Good with People: Inn Trouble
Scots playwright David Harrower caught the attention of American audiences with Blackbird, a sly and agonizing two-character play that revealed a past liaison between an older man and a young girl. It was a tale of sexual abuse that played as a love story. Or was it the other way around? Harrower’s latest, Good with People, another piece about two lonely, mismatched souls, appears at 59E59 as part of Scotland Week. It, too, works to capture interpersonal ambiguities, though less successfully.

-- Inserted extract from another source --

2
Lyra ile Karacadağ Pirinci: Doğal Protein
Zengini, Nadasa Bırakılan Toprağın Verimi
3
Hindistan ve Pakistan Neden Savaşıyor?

Mrs. Hughes (the excellent Blythe Duff) staffs a lonely hotel in a holiday town on which holidaymakers no longer descend. (This seaside spot has since become home to a naval base and a nuclear defense program.) When a new guest, Evan (Andrew Scott-Ramsay), arrives, she recognizes him as one of a group who once bullied her son. In the course of an evening there are recriminations and reconciliations, none of them too surprising.
Good with People is a slender and at times self-consciously poetic script. Director George Perrin takes a strenuous approach to it, larding every scene change with tenebrous light cues and lowering sounds, designed to articulate the play’s subtext. But as the script eventually discloses its secrets, that text was never particularly sub. These interventions make a short play longer, but also seemingly slighter and hollower. For a piece about a short stay, it very nearly wears out its welcome.